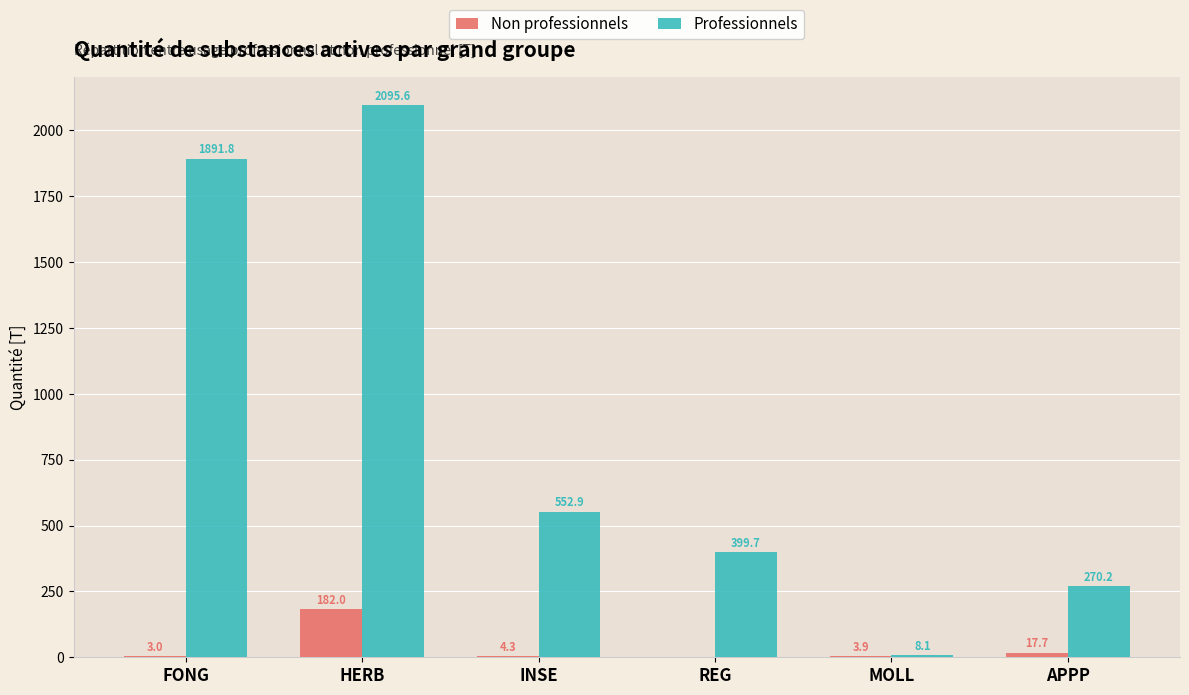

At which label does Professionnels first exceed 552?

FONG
---
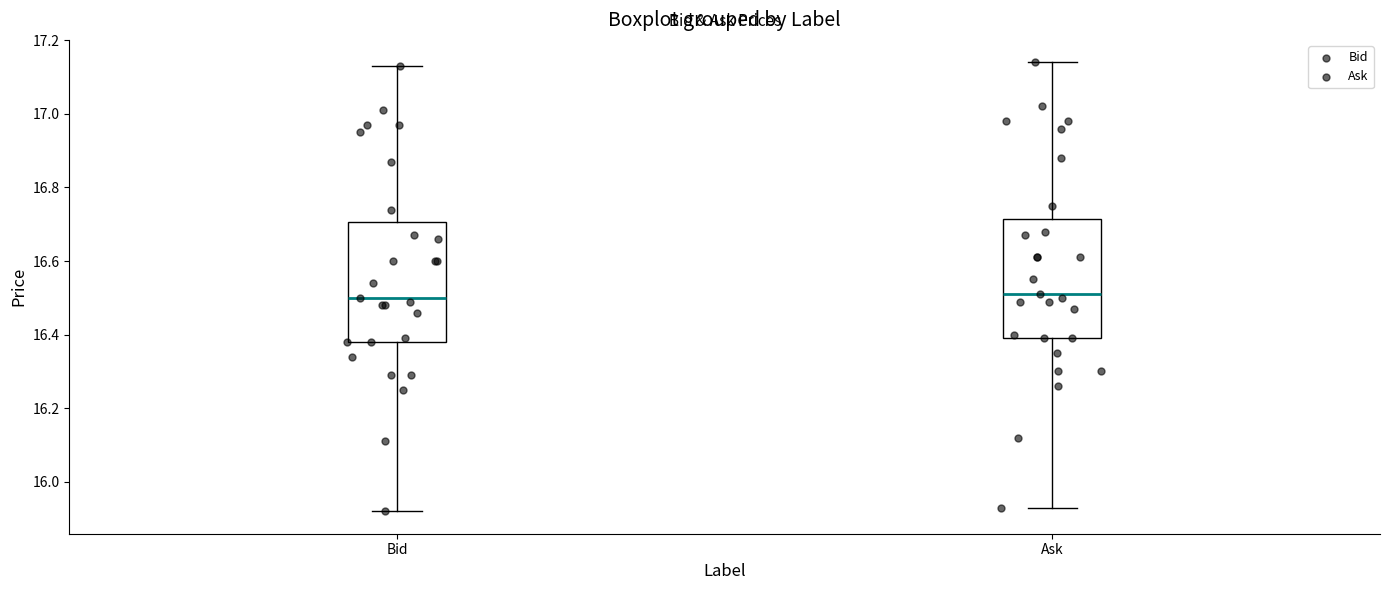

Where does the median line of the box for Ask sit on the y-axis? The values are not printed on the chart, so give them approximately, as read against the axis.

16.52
* * *
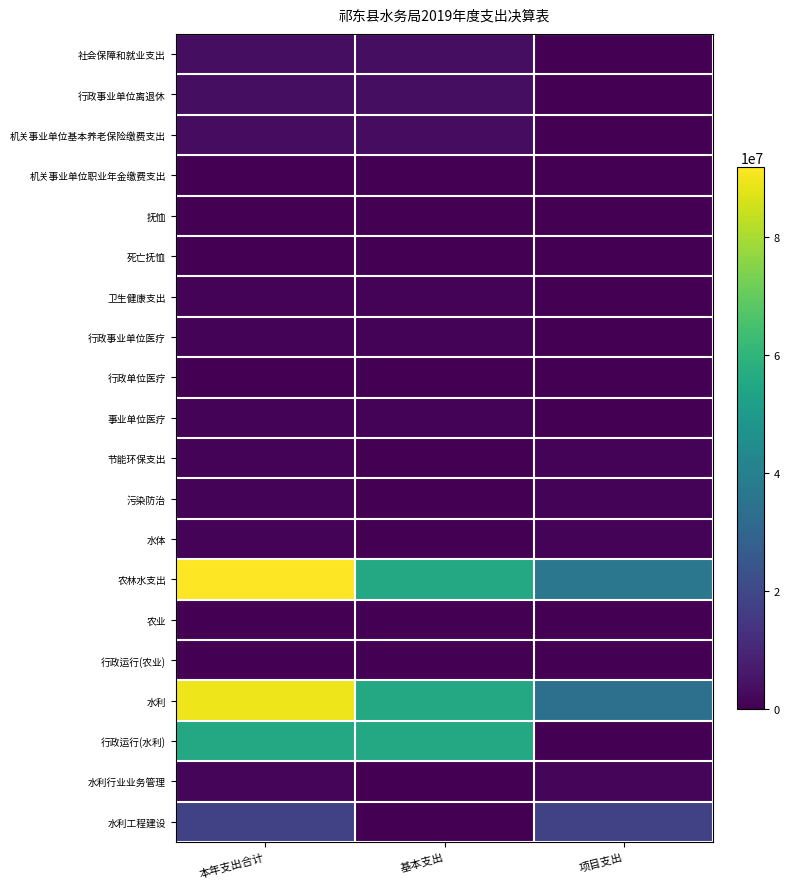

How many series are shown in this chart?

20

WHAT TO DO: How many lines of the listing above contain the word "chart"? Reply with the number alone.

ANSWER TO THE PROBLEM: 2